Deliziare significa strutturare un’esperienza post-vendita per trattenere il cliente e spingerlo ad acquistare nuovamente. Nel settore della ricerca e selezione questa fase coincide con tutte le pratiche messe in campo dall’azienda per fidelizzare i nuovi talenti inseriti nello staff, affinché rimangano all’interno dell’organizzazione e se ne facciano promotori.
Come nel Marketing, anche nelle Risorse Umane acquisire un nuovo contatto rispetto a trattenerne uno già esistente ha dei costi altissimi. Secondo una ricerca condotta da YouGov acquisire un nuovo cliente è 6-7 volte più costoso di quanto non lo sia mantenere un cliente esistente, mentre da uno studio di The Wynhurst Group emerge che “The cost of losing an employee in the first year is estimated to be at least three times salary”.
Le politiche di gestione delle risorse umane che puoi mettere in campo sono le più varie. Come in tutti gli step del Recruiting Funnel, anche nella fase di Delight saranno le personas a guidarti nella scelta degli elementi a cui attribuire maggior importanza. Che siano i benefit, la formazione o la creazione di un luogo di lavoro accogliente e funzionale, l’HR Manager deve basare le proprie scelte sui dati raccolti nella fase preliminare di analisi, prestando particolare attenzione alla calendarizzazione di momenti di feedback, necessari per capire se le aspettative dei neo assunti sono state effettivamente soddisfatte.
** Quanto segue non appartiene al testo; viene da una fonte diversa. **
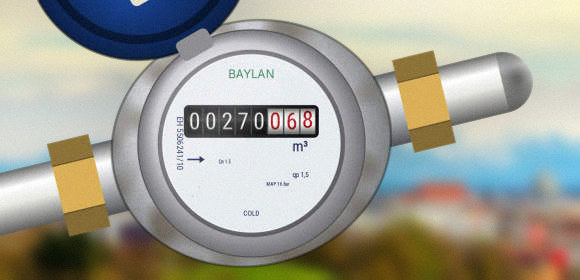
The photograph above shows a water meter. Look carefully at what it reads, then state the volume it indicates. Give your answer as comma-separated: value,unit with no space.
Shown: 270.068,m³
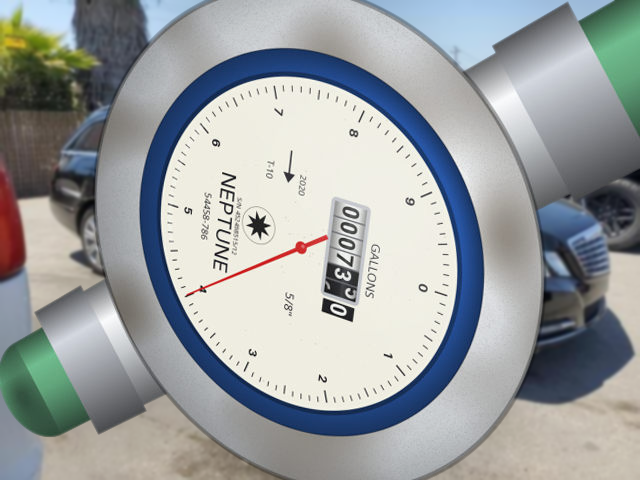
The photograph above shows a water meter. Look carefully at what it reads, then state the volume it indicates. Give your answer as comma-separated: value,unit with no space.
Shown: 7354.0,gal
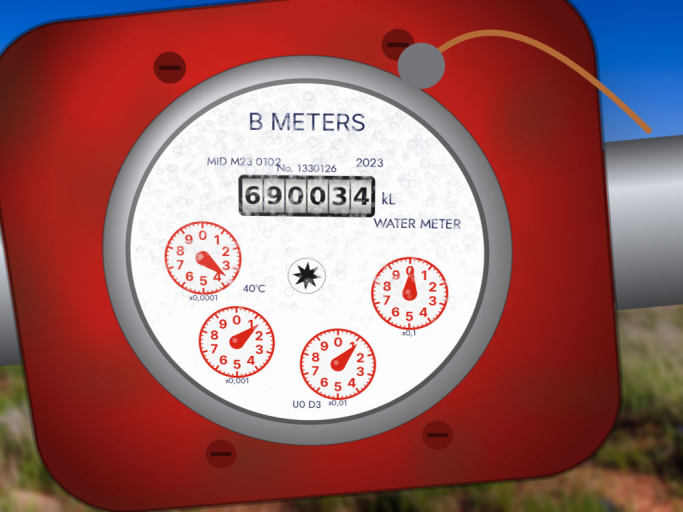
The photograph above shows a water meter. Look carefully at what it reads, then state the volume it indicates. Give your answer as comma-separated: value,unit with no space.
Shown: 690034.0113,kL
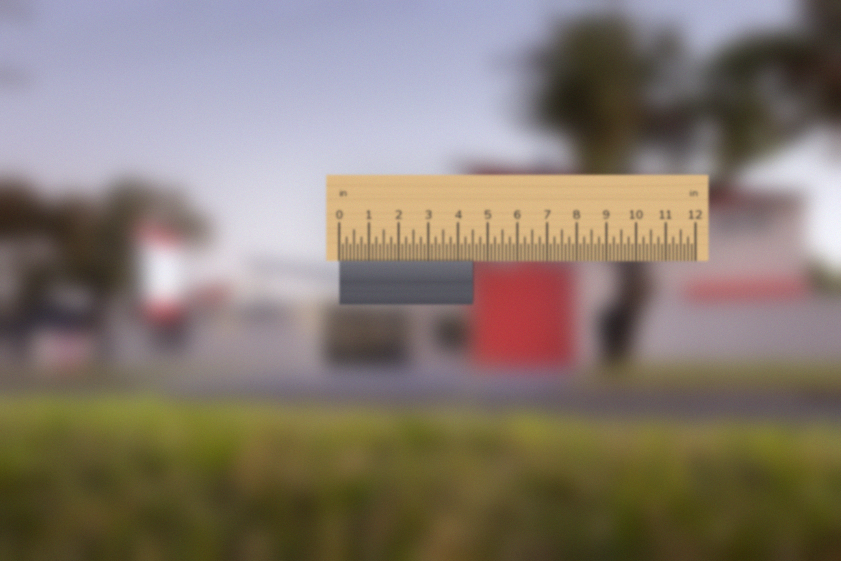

Una volta fidelizzato il talento, questo può abbracciare un’ulteriore tendenza e trasformarsi da collaboratore ad evangelist. L’evangelist è un ambassador, il promotore più prezioso che un’azienda possa desiderare perché, vista la sua esperienza positiva all’interno dello staff, sceglie spontaneamente di parlarne con entusiasmo condividendola con l’esterno e attirando nuovi candidati. Per questa tipologia di collaboratore è possibile predisporre una comunicazione ad hoc impostando una strategia di personal branding a supporto del piano editoriale aziendale (link al nostro articolo).
4. Conclusioni
Abbiamo visto come le strategie di marketing diventino anche per l’HR uno strumento essenziale per guidare e tracciare il candidate journey.
La chiave del suo successo sta nell’attenzione rivolta all’employer branding in ogni fase del funnel. Le scelte di acquisto delle persone, così come quelle professionali, specialmente tra i Millenials e la Gen Z, sono indirizzate verso aziende che rispecchiano i loro valori e che credono nelle loro medesime cause. Curare l’employer branding si rivela strategico perché, oltre a contribuire all’inserimento di nuovi talenti, permette di fidelizzare anche quelli già interni all’organizzazione. Il suo compito infatti è facilitare sia la candidate attraction che l’employee retention, influendo positivamente sul budget e sull’effort di tempo.